7th February 2014
This is a summary of my side of a debate held at the London School of Economics, Public Events series, 6th February 2014, details at http://www.lse.ac.uk/publicEvents/events/2014/02/20140206t1830vHKT.aspx)
The question as to whether the Euro should survive is quite different from whether it will. I’ve not always been confident that it would during the last few years. I reckoned after the advent of Draghinomics that it could. And I’ve always believed that it should. Until now.
The title of this debate puts the ‘should’ question into the context of economics in an era of political extremism, but to me this goes further. The context is, surely, about economics as the cause of political extremism.
If we think that the political economy of the Euro Area is behind the growth of political extremism, and a more nationalist and divisive political agenda, perhaps we should also ask more seriously, taking into account economic and political costs, if the Euro, at least as it is currently constituted, deserves to survive?
There has been a lot of talk about political extremism since the Euro crisis began, but we should begin by asking at least whether this is all a bit over the top.

****

**Stated task:** Reproduce the Euro debate summary above word for word, from its opening date line through its final sentence.

**Excerpted data:**
****

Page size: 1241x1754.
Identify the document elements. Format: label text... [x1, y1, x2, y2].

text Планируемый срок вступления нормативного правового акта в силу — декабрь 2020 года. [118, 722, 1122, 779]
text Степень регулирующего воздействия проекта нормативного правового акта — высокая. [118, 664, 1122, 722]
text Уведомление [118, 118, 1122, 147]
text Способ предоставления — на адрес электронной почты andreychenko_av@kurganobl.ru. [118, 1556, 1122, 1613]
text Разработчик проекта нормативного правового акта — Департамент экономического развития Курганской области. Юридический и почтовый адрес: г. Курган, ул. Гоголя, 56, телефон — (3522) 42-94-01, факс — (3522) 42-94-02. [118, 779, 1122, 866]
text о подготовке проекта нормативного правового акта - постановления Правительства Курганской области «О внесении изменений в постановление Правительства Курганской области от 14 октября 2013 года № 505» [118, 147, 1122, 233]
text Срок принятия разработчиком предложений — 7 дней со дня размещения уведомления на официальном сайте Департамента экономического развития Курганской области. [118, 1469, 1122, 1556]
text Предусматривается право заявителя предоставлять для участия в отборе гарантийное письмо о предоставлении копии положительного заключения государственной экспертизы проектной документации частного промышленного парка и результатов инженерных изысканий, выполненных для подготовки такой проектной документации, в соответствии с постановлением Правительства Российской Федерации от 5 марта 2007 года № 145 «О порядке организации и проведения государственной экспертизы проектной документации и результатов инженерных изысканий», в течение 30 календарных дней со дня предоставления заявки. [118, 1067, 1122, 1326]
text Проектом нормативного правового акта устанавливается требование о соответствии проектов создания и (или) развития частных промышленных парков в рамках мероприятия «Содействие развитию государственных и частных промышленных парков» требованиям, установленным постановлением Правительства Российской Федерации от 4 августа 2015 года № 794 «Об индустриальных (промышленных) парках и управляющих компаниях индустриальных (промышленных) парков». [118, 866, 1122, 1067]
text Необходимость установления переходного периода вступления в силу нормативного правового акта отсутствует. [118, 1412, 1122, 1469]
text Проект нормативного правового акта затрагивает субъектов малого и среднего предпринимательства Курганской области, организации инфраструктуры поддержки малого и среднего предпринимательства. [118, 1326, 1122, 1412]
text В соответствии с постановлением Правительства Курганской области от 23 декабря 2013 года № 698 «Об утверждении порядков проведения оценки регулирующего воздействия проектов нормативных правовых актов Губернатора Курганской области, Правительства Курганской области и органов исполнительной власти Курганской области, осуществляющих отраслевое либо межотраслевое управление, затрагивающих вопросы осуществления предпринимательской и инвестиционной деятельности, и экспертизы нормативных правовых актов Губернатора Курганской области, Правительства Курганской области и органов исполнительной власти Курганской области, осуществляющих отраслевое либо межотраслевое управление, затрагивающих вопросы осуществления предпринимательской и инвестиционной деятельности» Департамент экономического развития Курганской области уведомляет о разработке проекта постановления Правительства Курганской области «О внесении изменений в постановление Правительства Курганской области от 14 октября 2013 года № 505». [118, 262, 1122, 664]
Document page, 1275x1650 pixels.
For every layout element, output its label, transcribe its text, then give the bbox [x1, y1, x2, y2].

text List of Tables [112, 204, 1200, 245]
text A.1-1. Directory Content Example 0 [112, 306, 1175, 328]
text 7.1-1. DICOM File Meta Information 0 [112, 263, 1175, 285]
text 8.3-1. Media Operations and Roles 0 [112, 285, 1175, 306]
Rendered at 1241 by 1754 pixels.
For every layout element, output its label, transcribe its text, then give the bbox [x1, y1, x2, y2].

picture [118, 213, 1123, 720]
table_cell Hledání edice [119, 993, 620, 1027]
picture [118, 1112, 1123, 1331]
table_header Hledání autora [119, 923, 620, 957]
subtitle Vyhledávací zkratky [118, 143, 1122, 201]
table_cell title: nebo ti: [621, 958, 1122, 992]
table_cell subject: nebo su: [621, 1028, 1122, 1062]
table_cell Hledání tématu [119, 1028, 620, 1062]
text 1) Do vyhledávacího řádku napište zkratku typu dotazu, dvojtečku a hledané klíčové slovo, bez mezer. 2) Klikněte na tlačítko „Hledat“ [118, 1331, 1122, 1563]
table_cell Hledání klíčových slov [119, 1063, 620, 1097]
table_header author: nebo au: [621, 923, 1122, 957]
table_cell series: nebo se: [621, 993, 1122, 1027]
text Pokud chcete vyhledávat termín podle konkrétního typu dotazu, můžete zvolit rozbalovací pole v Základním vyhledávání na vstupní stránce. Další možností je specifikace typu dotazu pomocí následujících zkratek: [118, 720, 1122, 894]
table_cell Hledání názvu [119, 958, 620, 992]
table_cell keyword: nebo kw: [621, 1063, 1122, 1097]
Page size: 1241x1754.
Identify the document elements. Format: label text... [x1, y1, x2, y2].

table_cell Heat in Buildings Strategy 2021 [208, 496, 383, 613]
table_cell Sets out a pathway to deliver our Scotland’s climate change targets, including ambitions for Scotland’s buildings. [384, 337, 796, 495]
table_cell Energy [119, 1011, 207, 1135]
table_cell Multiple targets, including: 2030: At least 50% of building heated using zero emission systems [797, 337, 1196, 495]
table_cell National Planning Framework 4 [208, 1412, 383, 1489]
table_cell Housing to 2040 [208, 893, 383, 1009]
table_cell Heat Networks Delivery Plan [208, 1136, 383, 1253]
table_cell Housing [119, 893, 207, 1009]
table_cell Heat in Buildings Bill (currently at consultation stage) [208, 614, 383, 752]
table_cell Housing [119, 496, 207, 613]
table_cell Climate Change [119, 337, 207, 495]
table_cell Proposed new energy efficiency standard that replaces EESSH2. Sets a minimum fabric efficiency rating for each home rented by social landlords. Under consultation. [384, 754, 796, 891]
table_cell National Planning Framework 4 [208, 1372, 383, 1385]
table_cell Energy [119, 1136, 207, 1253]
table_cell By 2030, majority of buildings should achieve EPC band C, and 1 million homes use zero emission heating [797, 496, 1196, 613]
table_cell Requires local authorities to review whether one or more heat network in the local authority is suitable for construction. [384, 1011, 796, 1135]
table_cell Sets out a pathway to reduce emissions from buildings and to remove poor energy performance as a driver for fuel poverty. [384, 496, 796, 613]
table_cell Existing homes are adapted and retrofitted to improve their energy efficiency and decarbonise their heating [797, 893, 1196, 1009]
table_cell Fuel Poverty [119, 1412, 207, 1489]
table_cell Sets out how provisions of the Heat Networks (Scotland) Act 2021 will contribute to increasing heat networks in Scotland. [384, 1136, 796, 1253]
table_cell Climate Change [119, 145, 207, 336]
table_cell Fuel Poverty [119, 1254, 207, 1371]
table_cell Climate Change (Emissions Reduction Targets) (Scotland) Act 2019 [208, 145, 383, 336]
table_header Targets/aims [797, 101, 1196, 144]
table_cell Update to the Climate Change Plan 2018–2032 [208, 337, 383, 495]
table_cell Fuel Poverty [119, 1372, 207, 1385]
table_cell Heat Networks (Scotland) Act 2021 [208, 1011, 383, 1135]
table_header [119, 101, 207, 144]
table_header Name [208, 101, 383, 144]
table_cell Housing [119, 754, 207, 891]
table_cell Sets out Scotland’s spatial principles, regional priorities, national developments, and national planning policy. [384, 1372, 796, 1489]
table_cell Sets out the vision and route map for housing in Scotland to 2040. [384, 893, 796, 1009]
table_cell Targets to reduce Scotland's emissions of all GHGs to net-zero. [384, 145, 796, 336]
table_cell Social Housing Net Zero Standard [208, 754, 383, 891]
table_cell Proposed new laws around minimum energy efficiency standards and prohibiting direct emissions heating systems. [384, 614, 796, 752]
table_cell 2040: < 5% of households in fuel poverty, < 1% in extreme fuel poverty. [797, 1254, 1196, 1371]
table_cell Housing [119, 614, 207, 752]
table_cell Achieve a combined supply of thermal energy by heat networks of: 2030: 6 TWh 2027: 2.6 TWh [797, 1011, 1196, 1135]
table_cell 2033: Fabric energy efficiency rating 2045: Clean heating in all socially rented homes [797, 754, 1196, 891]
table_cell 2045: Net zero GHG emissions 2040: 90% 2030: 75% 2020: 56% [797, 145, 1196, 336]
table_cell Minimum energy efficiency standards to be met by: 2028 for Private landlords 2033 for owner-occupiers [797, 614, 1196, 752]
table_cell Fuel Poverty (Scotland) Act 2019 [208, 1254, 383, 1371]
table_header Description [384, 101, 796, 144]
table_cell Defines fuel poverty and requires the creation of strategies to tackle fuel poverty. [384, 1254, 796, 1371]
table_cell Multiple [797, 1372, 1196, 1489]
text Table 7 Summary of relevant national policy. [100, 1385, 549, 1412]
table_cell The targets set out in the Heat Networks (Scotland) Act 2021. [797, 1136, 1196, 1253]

****

**Task response:**
7th February 2014
This is a summary of my side of a debate held at the London School of Economics, Public Events series, 6th February 2014, details at http://www.lse.ac.uk/publicEvents/events/2014/02/20140206t1830vHKT.aspx)
The question as to whether the Euro should survive is quite different from whether it will. I’ve not always been confident that it would during the last few years. I reckoned after the advent of Draghinomics that it could. And I’ve always believed that it should. Until now.
The title of this debate puts the ‘should’ question into the context of economics in an era of political extremism, but to me this goes further. The context is, surely, about economics as the cause of political extremism.
If we think that the political economy of the Euro Area is behind the growth of political extremism, and a more nationalist and divisive political agenda, perhaps we should also ask more seriously, taking into account economic and political costs, if the Euro, at least as it is currently constituted, deserves to survive?
There has been a lot of talk about political extremism since the Euro crisis began, but we should begin by asking at least whether this is all a bit over the top.